EXTRACTED RECORDS

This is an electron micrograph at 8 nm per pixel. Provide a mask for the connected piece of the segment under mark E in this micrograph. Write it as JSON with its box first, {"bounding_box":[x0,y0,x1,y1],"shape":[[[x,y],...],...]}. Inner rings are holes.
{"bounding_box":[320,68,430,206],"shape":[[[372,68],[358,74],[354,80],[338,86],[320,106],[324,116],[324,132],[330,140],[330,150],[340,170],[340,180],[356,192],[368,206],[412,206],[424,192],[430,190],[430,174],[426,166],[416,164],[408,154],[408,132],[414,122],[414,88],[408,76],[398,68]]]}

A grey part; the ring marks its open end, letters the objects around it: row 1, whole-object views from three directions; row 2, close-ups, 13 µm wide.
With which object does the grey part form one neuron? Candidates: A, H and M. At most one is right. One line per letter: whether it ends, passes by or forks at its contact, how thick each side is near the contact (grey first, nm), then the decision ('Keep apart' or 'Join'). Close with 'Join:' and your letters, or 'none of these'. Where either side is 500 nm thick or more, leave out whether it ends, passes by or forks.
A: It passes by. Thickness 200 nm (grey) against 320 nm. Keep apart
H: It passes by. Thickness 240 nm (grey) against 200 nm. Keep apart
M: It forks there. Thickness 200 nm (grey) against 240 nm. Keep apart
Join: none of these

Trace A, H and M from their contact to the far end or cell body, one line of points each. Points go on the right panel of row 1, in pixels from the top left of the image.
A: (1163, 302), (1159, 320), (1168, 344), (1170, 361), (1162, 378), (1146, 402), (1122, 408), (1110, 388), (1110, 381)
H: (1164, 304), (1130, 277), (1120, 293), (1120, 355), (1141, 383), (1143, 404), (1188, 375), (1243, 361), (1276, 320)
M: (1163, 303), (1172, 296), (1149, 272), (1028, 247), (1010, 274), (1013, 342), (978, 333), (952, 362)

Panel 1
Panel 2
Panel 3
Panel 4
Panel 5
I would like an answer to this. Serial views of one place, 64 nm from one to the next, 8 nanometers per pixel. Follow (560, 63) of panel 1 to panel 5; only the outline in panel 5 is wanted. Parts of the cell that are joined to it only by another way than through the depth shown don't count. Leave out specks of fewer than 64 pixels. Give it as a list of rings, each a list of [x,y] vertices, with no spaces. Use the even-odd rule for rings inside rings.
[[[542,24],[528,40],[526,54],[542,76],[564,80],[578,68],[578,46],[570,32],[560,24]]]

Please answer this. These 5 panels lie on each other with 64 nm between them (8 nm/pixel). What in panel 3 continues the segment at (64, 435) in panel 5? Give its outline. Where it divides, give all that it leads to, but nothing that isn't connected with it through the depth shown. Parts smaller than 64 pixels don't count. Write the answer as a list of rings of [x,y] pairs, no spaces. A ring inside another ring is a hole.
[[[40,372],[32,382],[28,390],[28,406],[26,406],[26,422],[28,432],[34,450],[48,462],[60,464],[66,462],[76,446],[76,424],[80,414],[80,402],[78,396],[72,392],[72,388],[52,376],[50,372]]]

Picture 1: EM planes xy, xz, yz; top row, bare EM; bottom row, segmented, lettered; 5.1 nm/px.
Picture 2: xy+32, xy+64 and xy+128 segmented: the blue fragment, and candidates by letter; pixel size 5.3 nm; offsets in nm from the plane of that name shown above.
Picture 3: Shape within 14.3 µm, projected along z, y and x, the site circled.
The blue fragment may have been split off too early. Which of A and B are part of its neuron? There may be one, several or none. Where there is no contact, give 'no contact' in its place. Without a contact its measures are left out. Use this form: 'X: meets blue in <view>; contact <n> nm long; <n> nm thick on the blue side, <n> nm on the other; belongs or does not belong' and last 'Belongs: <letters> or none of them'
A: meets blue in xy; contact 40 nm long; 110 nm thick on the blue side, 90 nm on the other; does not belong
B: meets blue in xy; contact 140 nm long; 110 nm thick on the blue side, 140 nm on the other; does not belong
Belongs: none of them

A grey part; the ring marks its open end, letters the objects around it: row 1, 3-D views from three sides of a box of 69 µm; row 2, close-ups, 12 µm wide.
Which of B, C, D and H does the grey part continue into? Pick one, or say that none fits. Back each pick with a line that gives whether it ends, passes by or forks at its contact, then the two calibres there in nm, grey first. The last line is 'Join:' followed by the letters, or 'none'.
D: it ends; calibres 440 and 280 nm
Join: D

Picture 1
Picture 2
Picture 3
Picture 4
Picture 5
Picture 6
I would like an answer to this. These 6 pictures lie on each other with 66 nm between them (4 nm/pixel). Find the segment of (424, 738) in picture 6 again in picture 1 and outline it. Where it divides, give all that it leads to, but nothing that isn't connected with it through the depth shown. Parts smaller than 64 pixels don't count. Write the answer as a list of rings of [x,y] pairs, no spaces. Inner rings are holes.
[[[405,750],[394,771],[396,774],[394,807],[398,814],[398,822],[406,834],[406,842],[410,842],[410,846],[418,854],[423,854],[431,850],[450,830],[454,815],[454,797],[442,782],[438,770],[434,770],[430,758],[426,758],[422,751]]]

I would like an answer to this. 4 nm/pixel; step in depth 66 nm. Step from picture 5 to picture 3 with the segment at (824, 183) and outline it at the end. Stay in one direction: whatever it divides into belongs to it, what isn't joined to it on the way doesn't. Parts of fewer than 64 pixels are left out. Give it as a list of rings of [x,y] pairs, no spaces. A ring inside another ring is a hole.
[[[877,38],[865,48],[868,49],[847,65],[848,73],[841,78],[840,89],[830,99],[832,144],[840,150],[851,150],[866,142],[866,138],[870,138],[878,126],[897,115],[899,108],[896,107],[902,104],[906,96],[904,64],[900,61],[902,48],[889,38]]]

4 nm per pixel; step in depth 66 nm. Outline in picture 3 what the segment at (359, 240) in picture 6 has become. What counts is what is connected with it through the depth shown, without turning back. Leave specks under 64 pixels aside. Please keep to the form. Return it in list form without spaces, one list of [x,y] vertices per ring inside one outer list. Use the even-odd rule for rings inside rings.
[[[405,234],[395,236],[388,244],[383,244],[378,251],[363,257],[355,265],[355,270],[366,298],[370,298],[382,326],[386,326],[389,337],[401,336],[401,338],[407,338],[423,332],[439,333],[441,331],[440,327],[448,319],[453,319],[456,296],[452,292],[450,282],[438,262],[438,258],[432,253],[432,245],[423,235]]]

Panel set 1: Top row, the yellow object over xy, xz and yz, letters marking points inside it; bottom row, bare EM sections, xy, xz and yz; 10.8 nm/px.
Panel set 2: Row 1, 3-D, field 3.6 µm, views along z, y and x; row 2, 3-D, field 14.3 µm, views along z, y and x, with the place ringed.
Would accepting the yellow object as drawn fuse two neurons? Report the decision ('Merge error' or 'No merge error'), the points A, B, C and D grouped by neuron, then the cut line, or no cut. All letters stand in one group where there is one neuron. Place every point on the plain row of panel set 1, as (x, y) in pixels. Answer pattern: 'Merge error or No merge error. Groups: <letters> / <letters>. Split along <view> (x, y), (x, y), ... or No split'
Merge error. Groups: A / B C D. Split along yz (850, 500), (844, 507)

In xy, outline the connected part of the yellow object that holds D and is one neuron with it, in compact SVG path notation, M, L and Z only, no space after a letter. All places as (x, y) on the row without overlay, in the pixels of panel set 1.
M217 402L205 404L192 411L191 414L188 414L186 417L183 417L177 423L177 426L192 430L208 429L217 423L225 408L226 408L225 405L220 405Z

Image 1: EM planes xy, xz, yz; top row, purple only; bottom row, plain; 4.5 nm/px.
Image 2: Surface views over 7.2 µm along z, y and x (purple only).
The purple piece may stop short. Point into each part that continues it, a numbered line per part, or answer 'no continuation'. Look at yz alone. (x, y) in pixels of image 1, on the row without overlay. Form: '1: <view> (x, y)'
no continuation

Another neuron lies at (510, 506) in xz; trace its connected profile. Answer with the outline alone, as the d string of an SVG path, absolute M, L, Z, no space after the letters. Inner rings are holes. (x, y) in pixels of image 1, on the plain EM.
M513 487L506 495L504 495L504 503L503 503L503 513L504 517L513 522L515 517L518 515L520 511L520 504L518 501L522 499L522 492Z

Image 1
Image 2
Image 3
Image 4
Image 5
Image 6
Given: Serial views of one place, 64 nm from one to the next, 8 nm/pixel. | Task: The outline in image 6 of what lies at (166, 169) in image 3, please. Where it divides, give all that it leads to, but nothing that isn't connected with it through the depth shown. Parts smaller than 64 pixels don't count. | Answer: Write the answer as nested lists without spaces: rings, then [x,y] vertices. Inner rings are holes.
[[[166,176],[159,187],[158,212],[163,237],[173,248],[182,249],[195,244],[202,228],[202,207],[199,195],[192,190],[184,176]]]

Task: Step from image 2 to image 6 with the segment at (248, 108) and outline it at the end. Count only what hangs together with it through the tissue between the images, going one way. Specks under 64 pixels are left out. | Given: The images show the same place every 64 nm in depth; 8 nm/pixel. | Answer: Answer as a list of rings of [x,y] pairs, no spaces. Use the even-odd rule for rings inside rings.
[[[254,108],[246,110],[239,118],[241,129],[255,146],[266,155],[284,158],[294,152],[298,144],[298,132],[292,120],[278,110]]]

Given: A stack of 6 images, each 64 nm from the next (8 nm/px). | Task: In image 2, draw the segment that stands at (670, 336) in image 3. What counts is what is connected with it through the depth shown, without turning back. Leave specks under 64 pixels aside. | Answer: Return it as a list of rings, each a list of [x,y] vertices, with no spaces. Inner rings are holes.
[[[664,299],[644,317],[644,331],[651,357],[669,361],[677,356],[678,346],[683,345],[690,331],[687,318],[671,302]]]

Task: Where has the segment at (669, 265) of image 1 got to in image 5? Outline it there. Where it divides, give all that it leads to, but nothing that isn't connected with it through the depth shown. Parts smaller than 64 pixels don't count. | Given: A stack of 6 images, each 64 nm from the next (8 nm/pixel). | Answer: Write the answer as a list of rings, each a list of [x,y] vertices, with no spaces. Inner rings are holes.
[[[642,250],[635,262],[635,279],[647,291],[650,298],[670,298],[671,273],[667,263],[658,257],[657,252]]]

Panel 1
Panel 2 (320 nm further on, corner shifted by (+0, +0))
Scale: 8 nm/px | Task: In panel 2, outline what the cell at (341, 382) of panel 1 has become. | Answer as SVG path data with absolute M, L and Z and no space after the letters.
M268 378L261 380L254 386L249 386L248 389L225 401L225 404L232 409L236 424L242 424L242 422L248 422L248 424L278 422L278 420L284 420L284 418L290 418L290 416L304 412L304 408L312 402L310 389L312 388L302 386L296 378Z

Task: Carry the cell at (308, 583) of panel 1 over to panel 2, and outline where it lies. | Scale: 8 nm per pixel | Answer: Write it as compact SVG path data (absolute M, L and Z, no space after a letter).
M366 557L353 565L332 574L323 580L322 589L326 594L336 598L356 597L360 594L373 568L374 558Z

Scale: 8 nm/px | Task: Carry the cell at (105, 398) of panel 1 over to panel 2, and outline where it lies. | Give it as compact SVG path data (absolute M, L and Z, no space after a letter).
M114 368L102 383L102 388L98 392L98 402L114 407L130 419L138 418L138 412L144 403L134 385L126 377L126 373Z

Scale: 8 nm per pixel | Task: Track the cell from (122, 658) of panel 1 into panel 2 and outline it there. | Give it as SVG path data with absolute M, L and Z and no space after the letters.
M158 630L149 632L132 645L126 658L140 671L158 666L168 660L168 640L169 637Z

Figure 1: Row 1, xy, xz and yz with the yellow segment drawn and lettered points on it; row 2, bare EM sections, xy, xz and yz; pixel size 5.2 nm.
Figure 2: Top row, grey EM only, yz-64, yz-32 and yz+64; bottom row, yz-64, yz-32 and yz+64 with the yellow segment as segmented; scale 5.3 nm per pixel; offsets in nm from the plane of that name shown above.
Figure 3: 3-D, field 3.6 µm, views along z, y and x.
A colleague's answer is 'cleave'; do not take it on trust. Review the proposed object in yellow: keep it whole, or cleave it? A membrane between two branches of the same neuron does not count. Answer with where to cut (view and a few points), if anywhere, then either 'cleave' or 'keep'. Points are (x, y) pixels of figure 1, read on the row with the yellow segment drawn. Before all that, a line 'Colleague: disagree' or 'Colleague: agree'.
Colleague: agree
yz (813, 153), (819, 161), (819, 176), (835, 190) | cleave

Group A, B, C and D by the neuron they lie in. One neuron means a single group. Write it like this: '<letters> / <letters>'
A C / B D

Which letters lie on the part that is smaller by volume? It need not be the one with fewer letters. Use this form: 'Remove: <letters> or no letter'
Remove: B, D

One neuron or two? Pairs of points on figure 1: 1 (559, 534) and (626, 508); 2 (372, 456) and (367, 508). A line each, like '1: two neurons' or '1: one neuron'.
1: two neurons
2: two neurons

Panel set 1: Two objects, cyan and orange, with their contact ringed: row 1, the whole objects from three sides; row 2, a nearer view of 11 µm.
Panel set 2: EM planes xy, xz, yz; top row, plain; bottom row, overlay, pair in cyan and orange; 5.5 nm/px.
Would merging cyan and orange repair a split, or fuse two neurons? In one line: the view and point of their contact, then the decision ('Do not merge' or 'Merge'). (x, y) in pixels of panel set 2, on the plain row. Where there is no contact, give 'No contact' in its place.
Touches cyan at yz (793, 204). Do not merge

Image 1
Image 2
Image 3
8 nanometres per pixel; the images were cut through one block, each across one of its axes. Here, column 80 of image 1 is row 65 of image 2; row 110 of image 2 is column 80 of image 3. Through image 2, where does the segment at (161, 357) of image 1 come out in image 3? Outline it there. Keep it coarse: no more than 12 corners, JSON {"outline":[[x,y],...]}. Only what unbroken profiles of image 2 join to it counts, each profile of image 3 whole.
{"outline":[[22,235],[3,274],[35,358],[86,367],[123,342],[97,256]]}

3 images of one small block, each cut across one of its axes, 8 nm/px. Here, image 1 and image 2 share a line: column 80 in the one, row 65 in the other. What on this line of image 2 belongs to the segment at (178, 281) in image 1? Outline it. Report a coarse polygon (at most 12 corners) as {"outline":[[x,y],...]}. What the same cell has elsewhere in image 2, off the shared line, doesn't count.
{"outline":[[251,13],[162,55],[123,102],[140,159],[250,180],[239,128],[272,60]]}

WHAT TO PRODUCE
Using the entries above, extract exactly the span from the line with "Panel set 1: Two" to the line with "Panel set 2: EM", both lines included; leave out everything else.

ANSWER FOR THIS EXERCISE
Panel set 1: Two objects, cyan and orange, with their contact ringed: row 1, the whole objects from three sides; row 2, a nearer view of 11 µm.
Panel set 2: EM planes xy, xz, yz; top row, plain; bottom row, overlay, pair in cyan and orange; 5.5 nm/px.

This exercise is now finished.